Въ десять часовъ показались, наконецъ, стрѣльцы и при нихъ офицеръ московскаго полка Валаузовъ. Команда въ двѣнадцать вооруженныхъ на дворѣ ватажника ясно свидѣтельствовала о томъ, что вышло какое-то нелѣпое недоразумѣніе. И дѣйствительно, Палаузовъ, узнавъ, что надо вести въ кремль одного человѣка, да еще двадцатипятилѣтняго малаго, извѣстнаго по имеви всѣмъ домочадцамъ, былъ крайне удивленъ. Слухъ, бѣгавшій по Астрахани, достигъ, оказалось, кремля уже совершенно въ иномъ видѣ. Уже онъ былъ не слонъ изъ мухи, а допотопное сказочное чудище.

Воеводѣ Ржевскому доложили, что въ домѣ его знакомаго ватажника Клима Егоровича накрыли и заперли цѣлую шайку вооруженныхъ киргизовъ. Разумѣется, ихъ приходилось брать въ домѣ Ананьева не иначе, какъ приступомъ, съ перестрѣлкой. Кто, когда и какъ изъ Степана Барчукова сдѣлалъ разбойную шайку киргизовъ, разумѣется, и узнать было невозможно.

Между стрѣльцами пошелъ хохотъ.

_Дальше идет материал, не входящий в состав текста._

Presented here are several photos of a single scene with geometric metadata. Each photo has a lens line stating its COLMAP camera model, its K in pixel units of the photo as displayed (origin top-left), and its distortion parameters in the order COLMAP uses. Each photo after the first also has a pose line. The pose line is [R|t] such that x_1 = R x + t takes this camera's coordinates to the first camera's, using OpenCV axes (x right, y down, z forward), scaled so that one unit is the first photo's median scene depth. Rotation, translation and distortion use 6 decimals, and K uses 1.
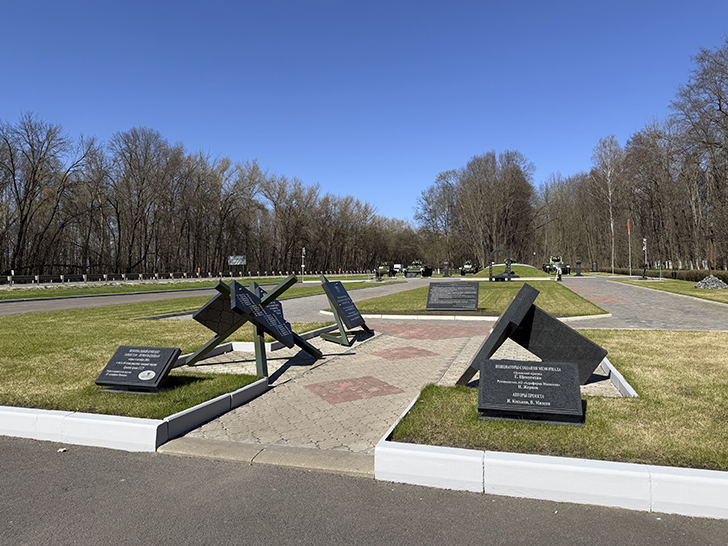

Рабочіе изъ ватаги, дожидавшіеся на дворѣ ради любопытства, какъ поведутъ въ острогъ судить и пытать ихъ бывшаго главнаго приказчика, также весело отнеслись къ недоразумѣнію.

Въ домѣ ожидали, что пришлютъ двухъ стрѣльцовъ, чтобы конвоировать сомнительнаго преступника, такъ какъ собственно никакого преступленія онъ не совершилъ, а тутъ вдругъ цѣлая команда пришла ловить киргизовъ и брать штурмомъ домъ.

Степана взяли изъ коморки, гдѣ онъ сидѣлъ скрученный, и развязали ему ноги, чтобы онъ могъ самъ итти. Барчуковъ вышелъ на крыльцо и тоже изумленно оглянулъ всю стражу, собранную для его препровожденья къ начальству. Но смѣтливый малый на этотъ разъ далъ маху, не сообразилъ въ чемъ дѣло.

Барчуковъ не понялъ, что вышло не доразумѣніе. Видя цѣлую команду съ офицеромъ, онъ дѣйствительно вообразилъ, что совершилъ тяжкое преступленіе. Не даромъ онъ не зналъ законовъ и боялся этого незнанія. Можетъ быть, украсть и убить вовсе не такое великое преступленіе, какъ сдѣлать то, что онъ сдѣлалъ? Какъ же иначе объяснить такой злосчастный ему почетъ со стороны воеводы? Барчуковъ тотчасъ поблѣднѣлъ, и даже связанныя руки сильно задрожали.

— Ну, иди, киргизъ! — выговорилъ офицеръ Палаузовъ, смѣясь:- гдѣ же твоя команда?

Барчуковъ, ничего не поцимая, молчалъ.

— Знать бы, кто это наболталъ, на дыбу поднять. Розгами этихъ болтуновъ не проймешь.

Ананьевъ, вышедшій тоже на крыльцо, обратился, нѣсколько смущаясь, къ Палаузову и сказалъ нѣсколько словъ, которыя успокоили и утѣшили Барчукова сразу.